I'm watching (from afar, though here in LA they had their first rains for six months last night and it tipped it down) and able to look a little detached.
On one hand, for every cancelled or seriously delayed train there are dozens of individual stories being written and people having very real disruption, and the very real upset of now knowing what's going on and / or being told something which turns out to be not exactly right (ranging from the over-optimistic to the downright wrong).
On a second hand you have the very real issues of the operational staff doing there best to keep the systems running and to make decisions in a changing situation based on what may be incomplete information, possibilities and probabilities that may sometimes mean hindsight would have been wonderful and lead them another way
And on the third had you have the customer facing staff with minimal true operational elements in their work who are doing their best in many cases to inform but, frankly in some cases, really hate the job when they've got to deal with angry and demanding (sometimes rightly, sometimes wrongly) passengers.
I've just written that to help clarify my thoughts and see all the sides of the picture. The "solution" doesn't come on the day / evening that this is happening - it comes in the planning and the systems.
* In getting the network databases right so passengers don't get told to catch a bus that's a three mile walk away
* In getting the engineering and warning systems right so that closures and semi-closures are minimised, and problems alerted before trains get sent out and stuck. The 13:55 Cardiff to Paddington left Bristol Parkway 15 minutes late, and Swindon 264 minutes late (due 14:59, actual 19:23) and I really wonder at such a delay
* In having customer facing staff being ever more customer aware. It may not be as simple as it sounds but - really - station loos should be open if there are multiple staff around, and staff should take far more the "my job's really important to help today and I'm proud of what I do" rather than "I'm dreading my shift"
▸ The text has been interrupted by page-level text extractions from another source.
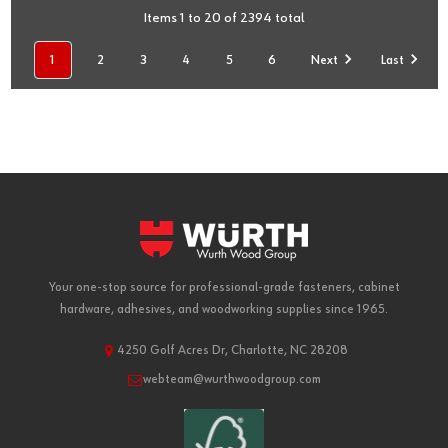
Items 1 to 20 of 2394 total
1
2
3
4
5
6
Next
Last
Your one-stop source for professional-grade fasteners, cabinet
hardware, adhesives, and woodworking supplies since 1965.
4250 Golf Acres Dr, Charlotte, NC 28208
webteam@wurthwoodgroup.com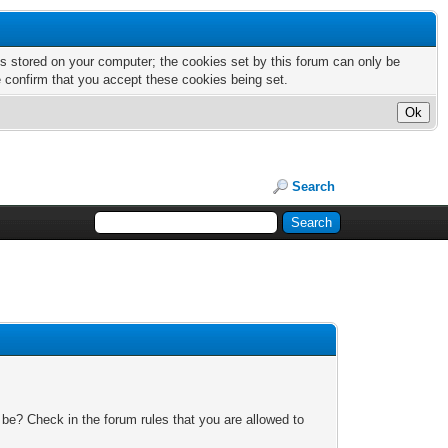
nts stored on your computer; the cookies set by this forum can only be
e confirm that you accept these cookies being set.
Search
 be? Check in the forum rules that you are allowed to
It WAS exceptionally bad ... Blockage on the
B&H▸ at Urchfont, near-blockage at Melksham (I presume that was the culvert that we were told had been fixed?), at Corsham, and at Sodden Chipbury left only one single track thread connecting Paddington to Bristol and the West Country - and that in danger of being closed. Then other pieced of the Jigsaw - west of Westbury and west of Bristol - knocked out too.
I suspect that information system corrections, an ethos that makes team members proud to help as best they can, and an honesty that says "we don't know at the moment, but will get back to you within half an hour, even if that's to tell you we still don't know" would go down wonders. Looking across at the world of flying, there's one particular airline I use. They get delayed like others - but the difference is that they give a slightly longer, more technical explanation of what's going on and make their passengers feel like "we're all in this together".
Talking the "we're all in this together" ... I wonder if there's a case on community rail lines / services to have one or two key volunteers who'll go down to more major unstaffed stations at times of disruption and explain what's going on, who to call, perhaps co-ordinate taxis and generally say keep people informed. Away from forum messages, I've had - again - feedback today that tells me that outright wrong information's been dished out from call centres remote from the issues - probably resulting in extra expense for
GWR▸ and certainly in some very, very bad customer stories that are totally unnecessary.